そこに彼女はいたのです、私は急いで駆け寄りましたーーそして彼女の姿を見た瞬間、驚きました...............彼女は全身傷だらけで、息をするのも苦しそうな状態でした................。
「大丈夫ですか!?」私が声をかける前に、彼女が口を開きました。
(私はもう助からない、だから逃げて!」
彼女は泣きながら訴えてきましたーーでも、私は彼女を一人にするなんて考えられませんでした。
だから、私も泣きながら答えました。
「私も一緒に連れて行ってください!!」
そう言うと、彼女もまた涙を流しながら頷いてくれました................そして二人で手を繋いで歩き出しました。
目的地なんて決まっていませんでしたが、とにかく遠くへ逃げることにしました。
森の奥深くにある小さな小屋に辿り着きました...................そこには誰もいませんでしたが、二人で住むには十分な広さがありました。

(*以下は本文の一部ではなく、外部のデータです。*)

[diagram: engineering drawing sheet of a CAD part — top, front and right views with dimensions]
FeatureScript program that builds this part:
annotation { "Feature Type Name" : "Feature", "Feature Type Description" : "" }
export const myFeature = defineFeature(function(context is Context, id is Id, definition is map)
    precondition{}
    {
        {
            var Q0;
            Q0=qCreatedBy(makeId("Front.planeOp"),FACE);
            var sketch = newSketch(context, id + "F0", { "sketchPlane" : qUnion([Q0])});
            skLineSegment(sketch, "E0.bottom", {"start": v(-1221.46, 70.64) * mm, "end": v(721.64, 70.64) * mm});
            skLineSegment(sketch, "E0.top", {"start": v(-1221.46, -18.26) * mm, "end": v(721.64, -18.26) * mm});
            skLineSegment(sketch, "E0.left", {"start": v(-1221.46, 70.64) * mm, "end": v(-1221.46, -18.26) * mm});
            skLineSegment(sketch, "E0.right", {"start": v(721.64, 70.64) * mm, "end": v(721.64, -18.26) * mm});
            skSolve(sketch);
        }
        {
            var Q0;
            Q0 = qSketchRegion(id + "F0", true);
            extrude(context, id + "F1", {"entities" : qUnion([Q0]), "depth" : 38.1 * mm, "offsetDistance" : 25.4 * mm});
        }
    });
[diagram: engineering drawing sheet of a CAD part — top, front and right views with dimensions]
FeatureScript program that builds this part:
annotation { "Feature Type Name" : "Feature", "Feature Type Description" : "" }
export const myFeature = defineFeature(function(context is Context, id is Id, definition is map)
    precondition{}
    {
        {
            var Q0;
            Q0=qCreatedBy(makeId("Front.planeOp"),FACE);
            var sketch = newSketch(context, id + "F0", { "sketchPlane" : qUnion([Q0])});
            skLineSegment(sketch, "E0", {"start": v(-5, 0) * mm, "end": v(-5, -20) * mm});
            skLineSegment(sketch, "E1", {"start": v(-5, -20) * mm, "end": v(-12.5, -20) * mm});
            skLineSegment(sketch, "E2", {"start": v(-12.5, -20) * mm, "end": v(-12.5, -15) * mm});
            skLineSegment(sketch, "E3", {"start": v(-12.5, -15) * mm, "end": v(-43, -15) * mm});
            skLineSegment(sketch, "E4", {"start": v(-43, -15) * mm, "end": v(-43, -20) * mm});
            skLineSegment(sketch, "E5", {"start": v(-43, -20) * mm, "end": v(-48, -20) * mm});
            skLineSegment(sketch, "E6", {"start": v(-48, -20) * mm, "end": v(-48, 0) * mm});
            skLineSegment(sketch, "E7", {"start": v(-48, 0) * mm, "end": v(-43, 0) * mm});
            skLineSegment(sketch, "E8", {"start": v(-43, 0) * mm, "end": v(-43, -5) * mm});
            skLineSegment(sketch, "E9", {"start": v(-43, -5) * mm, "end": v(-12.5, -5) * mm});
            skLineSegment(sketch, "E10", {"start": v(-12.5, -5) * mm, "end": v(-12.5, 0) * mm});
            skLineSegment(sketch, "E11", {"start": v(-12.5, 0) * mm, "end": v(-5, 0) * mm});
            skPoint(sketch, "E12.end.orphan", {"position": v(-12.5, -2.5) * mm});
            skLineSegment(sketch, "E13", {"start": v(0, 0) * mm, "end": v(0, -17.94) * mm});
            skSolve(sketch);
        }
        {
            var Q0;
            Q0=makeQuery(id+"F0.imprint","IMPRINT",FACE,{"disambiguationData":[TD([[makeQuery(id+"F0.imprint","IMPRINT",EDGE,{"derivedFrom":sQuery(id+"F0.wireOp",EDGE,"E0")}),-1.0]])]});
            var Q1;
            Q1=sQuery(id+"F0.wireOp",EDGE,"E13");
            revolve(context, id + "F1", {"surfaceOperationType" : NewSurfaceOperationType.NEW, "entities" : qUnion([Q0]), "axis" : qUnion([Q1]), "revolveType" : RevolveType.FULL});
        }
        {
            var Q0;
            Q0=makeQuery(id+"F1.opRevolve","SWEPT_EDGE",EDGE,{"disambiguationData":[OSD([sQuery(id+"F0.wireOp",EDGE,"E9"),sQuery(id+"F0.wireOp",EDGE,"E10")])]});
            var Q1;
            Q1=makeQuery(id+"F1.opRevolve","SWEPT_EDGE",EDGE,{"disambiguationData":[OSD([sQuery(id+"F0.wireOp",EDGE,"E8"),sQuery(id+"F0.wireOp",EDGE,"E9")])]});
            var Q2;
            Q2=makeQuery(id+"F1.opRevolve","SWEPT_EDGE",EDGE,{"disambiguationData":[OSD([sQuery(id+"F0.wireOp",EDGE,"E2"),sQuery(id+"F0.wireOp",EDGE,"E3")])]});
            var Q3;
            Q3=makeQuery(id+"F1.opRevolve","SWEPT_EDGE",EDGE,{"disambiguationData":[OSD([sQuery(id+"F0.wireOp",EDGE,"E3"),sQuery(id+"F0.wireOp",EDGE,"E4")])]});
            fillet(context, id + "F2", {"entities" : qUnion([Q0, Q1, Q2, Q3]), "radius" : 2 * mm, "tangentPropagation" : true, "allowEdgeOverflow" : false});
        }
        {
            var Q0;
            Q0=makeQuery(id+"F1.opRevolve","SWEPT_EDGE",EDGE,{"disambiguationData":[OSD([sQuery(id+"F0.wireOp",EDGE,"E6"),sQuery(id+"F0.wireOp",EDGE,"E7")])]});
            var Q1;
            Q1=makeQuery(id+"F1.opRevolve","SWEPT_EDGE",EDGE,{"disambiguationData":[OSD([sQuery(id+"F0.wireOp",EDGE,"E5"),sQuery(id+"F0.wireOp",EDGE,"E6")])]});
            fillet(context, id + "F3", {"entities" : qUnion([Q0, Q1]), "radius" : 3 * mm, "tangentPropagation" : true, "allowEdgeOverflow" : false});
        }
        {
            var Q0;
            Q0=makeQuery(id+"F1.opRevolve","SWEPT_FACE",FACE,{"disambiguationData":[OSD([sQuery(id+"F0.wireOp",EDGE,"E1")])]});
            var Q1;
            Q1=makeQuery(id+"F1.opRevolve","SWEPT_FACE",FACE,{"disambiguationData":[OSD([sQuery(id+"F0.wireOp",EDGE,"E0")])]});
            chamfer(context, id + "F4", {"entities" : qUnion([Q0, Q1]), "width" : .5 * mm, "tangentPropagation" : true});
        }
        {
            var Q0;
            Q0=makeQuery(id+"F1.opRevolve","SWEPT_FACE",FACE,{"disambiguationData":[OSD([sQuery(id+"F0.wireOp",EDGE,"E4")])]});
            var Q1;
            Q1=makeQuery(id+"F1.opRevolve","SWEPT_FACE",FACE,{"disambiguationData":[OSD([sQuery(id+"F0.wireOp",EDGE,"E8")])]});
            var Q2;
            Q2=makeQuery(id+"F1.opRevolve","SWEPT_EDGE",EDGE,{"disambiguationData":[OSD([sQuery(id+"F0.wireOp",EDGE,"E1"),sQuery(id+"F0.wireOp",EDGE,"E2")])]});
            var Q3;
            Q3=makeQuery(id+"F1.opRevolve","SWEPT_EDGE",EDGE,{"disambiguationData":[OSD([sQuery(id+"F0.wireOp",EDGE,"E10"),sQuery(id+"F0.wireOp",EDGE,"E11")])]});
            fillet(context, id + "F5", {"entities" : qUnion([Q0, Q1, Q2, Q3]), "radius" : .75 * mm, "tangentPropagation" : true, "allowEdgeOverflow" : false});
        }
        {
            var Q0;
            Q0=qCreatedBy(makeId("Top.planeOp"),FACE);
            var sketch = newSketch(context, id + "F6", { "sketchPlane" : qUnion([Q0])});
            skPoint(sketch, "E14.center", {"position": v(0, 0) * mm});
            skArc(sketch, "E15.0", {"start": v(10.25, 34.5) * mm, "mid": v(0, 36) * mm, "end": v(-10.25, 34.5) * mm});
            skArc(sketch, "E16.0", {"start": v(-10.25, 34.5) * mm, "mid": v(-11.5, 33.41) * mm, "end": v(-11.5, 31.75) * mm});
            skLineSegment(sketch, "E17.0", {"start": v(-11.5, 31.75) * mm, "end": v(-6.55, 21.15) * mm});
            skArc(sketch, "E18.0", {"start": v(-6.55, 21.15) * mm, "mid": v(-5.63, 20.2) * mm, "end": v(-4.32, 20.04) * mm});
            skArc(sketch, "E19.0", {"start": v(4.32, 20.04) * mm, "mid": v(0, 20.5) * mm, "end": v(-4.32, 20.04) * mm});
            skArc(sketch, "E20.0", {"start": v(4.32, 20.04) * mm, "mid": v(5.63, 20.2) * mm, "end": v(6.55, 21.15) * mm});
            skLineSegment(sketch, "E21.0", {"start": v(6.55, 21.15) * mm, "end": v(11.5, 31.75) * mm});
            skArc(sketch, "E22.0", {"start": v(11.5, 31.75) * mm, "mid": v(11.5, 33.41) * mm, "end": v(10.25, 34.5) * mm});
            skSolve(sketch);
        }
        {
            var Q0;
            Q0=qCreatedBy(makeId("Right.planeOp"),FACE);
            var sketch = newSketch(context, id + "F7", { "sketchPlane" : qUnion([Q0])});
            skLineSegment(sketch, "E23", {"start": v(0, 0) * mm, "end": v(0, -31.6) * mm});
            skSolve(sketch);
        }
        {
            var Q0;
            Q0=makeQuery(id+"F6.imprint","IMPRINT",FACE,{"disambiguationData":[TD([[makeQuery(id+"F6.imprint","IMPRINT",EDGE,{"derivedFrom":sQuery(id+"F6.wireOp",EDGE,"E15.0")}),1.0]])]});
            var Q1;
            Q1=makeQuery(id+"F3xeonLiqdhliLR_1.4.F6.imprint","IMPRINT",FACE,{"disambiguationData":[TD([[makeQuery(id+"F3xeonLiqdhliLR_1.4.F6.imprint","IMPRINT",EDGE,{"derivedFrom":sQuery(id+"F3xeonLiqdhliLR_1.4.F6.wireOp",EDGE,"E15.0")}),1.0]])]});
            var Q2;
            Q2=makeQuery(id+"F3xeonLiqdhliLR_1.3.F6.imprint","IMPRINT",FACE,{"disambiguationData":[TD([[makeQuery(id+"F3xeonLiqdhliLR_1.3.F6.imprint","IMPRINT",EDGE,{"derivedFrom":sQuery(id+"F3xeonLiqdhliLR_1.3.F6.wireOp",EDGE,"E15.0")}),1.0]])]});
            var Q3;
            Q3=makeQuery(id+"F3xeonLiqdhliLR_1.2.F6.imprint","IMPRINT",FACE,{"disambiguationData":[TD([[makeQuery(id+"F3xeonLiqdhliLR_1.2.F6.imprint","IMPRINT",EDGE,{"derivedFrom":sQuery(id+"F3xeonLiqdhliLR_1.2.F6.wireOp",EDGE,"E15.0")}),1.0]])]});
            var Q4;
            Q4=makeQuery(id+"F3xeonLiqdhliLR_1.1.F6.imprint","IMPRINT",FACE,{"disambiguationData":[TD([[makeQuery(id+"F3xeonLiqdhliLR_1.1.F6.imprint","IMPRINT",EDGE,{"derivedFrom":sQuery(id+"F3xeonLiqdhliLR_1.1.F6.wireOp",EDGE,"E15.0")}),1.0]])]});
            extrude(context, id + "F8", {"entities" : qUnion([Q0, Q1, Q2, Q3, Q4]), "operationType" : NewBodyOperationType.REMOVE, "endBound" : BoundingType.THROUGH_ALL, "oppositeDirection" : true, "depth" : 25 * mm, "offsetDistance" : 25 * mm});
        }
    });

私たちはここで新しい生活を始めることに決めたのですーーこれから辛いことが待っているかもしれませんが、彼女と一緒なら頑張れると思いました。
「アリア様!」私は笑顔で彼女の名前を呼びましたーーすると彼女もまた、笑顔を見せてくれました。その笑顔は今までで一番輝いていて綺麗なものでした.................。
「ありがとう、大好きよ」
彼女が言ってくれた言葉は、一生忘れることはありません。
きっとこの笑顔を守るために私は生きてきたのだと思いました...............。